During the chariot race just before Ben-Hur's chariot jumps the wrecked chariot, stunt driver Joe Canutt can be seen dropping the reins and grabbing hold of the side of the his chariot (his father, stunt coordinator-2nd unit director Yakima Canutt, had instructed him to grip the underside of the chariot's railing. Joe ignored him, or forgot, and grasped the railing from the top, and was vaulted over the top of the chariot, which could have been fatal had his quick reflexes and strength not allowed him to haul himself back over the vehicle's yoke before he fell between the horses and chariot).
When Esther and Tirzah and Miriam seek shelter, the storm is violent enough to cause earth to fall in front of the cave, and the sound of the wind is deafening. Yet trees visible in the background (from the mouth of the cave) do not so much as sway in the breeze.
When Judah and Messala hurl their spears at the beam, both spears travel to their mark on guide wires. This is obvious because there is no arc in the trajectory of the spears.
A stunt double for Judah during the race can be noticed by his wavy hair.

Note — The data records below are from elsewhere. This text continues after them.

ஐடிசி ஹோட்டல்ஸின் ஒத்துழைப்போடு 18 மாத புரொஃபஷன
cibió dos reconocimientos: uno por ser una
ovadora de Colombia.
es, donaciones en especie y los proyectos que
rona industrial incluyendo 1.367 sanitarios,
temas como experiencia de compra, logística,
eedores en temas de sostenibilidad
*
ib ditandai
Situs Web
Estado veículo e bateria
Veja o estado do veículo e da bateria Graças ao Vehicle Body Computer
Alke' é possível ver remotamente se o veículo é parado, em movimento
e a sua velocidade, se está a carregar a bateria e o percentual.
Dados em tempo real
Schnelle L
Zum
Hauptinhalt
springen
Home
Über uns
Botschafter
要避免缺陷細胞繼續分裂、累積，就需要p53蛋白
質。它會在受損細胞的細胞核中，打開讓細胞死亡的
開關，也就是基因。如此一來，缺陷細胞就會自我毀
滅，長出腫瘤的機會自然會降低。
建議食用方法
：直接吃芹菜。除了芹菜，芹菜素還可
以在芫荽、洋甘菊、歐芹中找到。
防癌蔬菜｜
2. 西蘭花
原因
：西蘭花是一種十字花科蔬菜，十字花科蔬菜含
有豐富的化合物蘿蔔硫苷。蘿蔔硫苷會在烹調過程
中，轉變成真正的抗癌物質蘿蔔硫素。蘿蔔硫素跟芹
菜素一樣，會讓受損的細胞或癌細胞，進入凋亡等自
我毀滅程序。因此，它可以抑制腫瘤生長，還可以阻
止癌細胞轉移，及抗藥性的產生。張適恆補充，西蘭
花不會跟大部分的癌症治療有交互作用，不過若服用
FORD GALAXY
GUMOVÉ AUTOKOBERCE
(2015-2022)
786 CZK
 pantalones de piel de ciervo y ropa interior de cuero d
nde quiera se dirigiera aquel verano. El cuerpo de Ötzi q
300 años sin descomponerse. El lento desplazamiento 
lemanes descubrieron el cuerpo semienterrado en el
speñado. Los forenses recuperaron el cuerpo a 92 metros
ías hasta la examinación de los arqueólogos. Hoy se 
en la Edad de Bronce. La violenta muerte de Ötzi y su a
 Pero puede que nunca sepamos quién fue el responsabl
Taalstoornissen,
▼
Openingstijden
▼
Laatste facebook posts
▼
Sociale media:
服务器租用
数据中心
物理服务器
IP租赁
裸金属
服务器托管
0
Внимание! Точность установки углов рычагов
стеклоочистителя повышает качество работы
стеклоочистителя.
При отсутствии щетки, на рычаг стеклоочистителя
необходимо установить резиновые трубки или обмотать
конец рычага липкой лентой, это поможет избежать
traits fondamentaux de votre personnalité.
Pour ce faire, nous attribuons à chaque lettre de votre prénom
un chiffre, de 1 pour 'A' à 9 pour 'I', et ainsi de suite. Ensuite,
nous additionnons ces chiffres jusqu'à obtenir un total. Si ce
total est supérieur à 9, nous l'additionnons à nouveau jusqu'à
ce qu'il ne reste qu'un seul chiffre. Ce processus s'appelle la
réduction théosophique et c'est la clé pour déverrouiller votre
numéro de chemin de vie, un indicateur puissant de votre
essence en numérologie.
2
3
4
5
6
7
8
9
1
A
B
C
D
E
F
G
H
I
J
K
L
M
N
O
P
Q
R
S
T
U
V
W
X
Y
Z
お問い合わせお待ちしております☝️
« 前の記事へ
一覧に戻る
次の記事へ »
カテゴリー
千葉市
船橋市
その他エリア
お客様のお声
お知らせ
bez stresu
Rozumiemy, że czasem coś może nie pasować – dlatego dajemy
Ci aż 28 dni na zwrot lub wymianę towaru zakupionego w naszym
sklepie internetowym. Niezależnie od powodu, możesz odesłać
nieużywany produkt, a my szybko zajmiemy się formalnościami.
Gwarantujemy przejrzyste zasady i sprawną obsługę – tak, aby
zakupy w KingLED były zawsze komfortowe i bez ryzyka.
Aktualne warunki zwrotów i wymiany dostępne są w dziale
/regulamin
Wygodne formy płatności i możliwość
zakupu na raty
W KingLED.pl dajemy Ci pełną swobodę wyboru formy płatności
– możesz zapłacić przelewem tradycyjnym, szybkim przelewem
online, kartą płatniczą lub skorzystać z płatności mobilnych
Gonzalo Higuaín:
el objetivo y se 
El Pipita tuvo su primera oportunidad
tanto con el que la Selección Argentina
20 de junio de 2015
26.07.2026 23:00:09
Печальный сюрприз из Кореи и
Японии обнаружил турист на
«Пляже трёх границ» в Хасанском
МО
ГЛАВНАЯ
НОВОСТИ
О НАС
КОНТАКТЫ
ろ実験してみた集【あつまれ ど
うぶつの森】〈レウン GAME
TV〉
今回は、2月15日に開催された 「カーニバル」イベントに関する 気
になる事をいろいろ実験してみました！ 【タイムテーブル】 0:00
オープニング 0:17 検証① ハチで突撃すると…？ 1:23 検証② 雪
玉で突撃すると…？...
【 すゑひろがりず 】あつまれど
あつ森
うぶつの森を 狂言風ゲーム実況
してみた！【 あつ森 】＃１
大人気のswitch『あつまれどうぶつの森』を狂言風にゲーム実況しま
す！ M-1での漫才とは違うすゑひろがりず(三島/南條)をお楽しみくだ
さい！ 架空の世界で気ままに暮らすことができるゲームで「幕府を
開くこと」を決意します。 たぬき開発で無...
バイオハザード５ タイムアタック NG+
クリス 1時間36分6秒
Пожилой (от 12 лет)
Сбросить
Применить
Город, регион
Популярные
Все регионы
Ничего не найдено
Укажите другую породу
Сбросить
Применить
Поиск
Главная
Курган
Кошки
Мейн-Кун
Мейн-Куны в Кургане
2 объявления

In the confrontation scene between Judah and Messala when Judah demands that Messala release his mother and sister, Heston walks out of the room and the camera clearly sees that he is wearing brown hush puppies or ankle boots, definitely not period-accurate footwear.
On the way to the galleys, a prisoner on the march dies and is cut loose from the rest. When he is pushed down the sand dune, you can see his arms pulling himself down.
Just before the Roman galley is rammed, the condemned men behind Ben-Hur are clearly dummies.
When Bun Hur is about to be thrown over the chariot there is a blood spot on his upper arm. After he manages to pull himself back over the chariot it is gone.
Early in the scene when Messala enters Jerusalem, a high-altitude shot of the street shows a blanket used to shade a rooftop on the left. A very large studio prop tag on the front of the blanket is clearly visible.
Ben-Hur is whipped constantly as he marches to the galleys, and presumably is whipped during his three years of service as a rower; obviously his back should be as scarred as that of the insubordinate slave. However, when we see him from the back in the raft with Arrius, the only marks he has are those of the lash with which Arrius scourged him.
When Esther and Tirzah and Miriam seek shelter during the storm, Miriam appears to say something just before it is revealed that she & Tirzah are cured, but no words or sounds come from her mouth.
Nine chariots start the chariot race. After the first crash, there appear still to be nine chariots in the race. After the third crash, six are shown, but as Ben Hur passes to catch up, clearly there is a total of seven in the race. After five have crashed, five are left. Messala is the sixth chariot to crash, but Ben Hur and three others finish the race. Thus, nine chariots start the race, six crash, and four finish.
Messala damages Ben-Hur's chariot with his saw-toothed wheel-hubs, but when Ben-Hur drives up to Pontius Pilate to receive his prize, his chariot is undamaged.
During the scene in which Judah and Arrius are rescued from the water, the waves breaking in the background reveal the point at which the studio tank meets the painted cyclorama.
An establishing shot of Jerusalem in the opening sequence shows a hooded Ben-Hur, long before he is born. The scene appears again later in the film as Judah Ben-Hur returns to Jerusalem from Rome.